Start of Block
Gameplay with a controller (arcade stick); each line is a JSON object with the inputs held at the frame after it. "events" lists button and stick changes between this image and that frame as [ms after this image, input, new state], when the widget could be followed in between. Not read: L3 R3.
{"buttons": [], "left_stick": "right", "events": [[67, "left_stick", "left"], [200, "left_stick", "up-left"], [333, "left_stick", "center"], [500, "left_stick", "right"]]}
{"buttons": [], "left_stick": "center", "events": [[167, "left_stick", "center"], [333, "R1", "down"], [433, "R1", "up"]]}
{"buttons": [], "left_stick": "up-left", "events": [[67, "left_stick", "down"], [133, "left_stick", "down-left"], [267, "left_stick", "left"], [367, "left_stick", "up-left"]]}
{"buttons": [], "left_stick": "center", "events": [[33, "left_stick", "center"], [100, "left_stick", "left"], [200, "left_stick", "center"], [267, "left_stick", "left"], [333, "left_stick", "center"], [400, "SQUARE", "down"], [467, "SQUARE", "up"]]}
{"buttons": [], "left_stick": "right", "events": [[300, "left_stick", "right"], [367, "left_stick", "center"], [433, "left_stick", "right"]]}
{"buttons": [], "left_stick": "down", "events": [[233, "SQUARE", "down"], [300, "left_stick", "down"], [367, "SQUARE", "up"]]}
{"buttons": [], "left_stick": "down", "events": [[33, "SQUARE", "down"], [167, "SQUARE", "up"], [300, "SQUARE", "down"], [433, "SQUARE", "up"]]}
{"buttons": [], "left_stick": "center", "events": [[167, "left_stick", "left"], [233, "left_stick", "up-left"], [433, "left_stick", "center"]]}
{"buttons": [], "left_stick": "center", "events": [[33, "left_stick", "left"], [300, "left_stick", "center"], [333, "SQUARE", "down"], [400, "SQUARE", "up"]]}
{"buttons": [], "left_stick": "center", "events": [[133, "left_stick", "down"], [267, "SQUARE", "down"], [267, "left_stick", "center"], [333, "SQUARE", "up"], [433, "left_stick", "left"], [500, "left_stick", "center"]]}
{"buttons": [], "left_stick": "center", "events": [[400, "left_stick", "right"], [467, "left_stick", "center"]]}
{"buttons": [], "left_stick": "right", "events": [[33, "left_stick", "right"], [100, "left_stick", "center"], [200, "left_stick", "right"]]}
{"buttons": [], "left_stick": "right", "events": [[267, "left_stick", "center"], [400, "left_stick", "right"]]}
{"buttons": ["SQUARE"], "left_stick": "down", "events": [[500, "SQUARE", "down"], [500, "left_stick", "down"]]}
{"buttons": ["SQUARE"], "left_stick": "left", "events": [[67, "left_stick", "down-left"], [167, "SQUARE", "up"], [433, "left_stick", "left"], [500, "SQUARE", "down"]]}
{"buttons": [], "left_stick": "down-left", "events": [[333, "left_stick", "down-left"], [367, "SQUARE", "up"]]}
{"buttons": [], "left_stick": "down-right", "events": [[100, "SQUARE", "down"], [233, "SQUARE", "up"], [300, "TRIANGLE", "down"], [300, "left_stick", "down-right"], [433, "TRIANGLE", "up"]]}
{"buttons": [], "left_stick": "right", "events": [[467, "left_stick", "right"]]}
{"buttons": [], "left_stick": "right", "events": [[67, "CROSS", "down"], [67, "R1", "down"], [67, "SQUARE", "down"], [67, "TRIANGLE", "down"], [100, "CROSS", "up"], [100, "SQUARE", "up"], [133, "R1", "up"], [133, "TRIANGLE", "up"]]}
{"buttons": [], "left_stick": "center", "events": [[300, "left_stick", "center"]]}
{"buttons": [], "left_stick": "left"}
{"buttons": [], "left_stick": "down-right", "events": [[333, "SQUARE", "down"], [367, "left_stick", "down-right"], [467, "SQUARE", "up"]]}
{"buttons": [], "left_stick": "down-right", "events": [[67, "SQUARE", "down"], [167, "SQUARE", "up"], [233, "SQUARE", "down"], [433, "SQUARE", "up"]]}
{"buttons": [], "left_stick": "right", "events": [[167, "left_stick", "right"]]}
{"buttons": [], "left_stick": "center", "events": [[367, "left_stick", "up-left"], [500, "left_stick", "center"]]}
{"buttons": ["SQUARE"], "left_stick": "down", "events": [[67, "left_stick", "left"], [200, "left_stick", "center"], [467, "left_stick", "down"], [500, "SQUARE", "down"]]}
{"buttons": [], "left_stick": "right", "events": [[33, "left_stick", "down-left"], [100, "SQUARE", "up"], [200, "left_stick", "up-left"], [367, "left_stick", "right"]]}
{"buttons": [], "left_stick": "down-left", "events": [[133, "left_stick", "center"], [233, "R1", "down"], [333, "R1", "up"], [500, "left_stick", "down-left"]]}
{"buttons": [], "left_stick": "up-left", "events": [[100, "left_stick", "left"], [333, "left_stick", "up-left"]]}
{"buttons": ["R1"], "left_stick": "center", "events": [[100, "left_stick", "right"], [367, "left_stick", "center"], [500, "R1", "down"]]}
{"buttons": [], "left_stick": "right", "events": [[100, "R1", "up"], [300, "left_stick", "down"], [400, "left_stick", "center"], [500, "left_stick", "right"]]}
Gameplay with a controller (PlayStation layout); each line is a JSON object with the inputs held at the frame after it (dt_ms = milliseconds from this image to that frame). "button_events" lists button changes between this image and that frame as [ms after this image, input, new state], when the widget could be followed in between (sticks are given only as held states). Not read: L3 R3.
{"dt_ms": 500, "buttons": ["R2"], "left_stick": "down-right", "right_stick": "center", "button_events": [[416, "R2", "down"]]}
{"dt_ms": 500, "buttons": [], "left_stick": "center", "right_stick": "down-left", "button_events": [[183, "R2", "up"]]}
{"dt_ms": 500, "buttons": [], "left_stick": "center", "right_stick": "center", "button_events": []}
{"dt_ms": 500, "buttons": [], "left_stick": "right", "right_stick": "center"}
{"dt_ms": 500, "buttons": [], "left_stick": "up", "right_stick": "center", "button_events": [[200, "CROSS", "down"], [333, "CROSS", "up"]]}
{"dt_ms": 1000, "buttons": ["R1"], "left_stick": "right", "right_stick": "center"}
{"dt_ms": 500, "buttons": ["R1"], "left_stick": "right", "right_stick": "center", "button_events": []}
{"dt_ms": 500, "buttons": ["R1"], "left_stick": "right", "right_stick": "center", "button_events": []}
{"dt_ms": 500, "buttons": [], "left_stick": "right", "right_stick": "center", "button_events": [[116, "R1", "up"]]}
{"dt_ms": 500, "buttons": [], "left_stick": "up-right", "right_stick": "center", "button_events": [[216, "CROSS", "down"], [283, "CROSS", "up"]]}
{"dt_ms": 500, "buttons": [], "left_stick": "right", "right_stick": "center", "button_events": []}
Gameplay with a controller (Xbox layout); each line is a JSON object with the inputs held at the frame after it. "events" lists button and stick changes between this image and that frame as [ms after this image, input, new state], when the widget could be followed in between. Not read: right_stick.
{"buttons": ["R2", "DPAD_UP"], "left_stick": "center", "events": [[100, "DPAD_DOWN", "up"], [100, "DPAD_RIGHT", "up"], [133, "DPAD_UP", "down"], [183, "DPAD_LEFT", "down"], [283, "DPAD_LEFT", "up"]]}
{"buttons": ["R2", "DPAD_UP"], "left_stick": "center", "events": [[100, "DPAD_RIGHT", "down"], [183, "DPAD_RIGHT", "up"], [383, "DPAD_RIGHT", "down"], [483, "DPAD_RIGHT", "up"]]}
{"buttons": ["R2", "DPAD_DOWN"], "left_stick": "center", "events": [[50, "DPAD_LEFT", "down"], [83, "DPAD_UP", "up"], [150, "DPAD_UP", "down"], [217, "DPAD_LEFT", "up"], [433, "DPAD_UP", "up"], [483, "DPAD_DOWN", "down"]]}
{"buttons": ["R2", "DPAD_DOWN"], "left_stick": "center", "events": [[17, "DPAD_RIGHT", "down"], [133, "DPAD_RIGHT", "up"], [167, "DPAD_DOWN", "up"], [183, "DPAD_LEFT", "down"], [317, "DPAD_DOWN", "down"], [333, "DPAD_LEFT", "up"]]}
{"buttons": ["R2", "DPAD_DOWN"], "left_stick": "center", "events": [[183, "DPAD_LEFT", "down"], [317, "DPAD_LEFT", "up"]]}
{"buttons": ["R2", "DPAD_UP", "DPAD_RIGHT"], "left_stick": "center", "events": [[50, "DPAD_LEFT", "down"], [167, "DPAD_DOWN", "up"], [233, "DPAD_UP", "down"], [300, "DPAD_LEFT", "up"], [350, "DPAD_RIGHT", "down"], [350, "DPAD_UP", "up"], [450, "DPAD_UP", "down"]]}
End of Block
PROBLEM TO WORK ON: Only the lines of the data holding the string "between" are wanted; copy each of them.

EXPECTED OUTPUT:
Gameplay with a controller (arcade stick); each line is a JSON object with the inputs held at the frame after it. "events" lists button and stick changes between this image and that frame as [ms after this image, input, new state], when the widget could be followed in between. Not read: L3 R3.
Gameplay with a controller (PlayStation layout); each line is a JSON object with the inputs held at the frame after it (dt_ms = milliseconds from this image to that frame). "button_events" lists button changes between this image and that frame as [ms after this image, input, new state], when the widget could be followed in between (sticks are given only as held states). Not read: L3 R3.
Gameplay with a controller (Xbox layout); each line is a JSON object with the inputs held at the frame after it. "events" lists button and stick changes between this image and that frame as [ms after this image, input, new state], when the widget could be followed in between. Not read: right_stick.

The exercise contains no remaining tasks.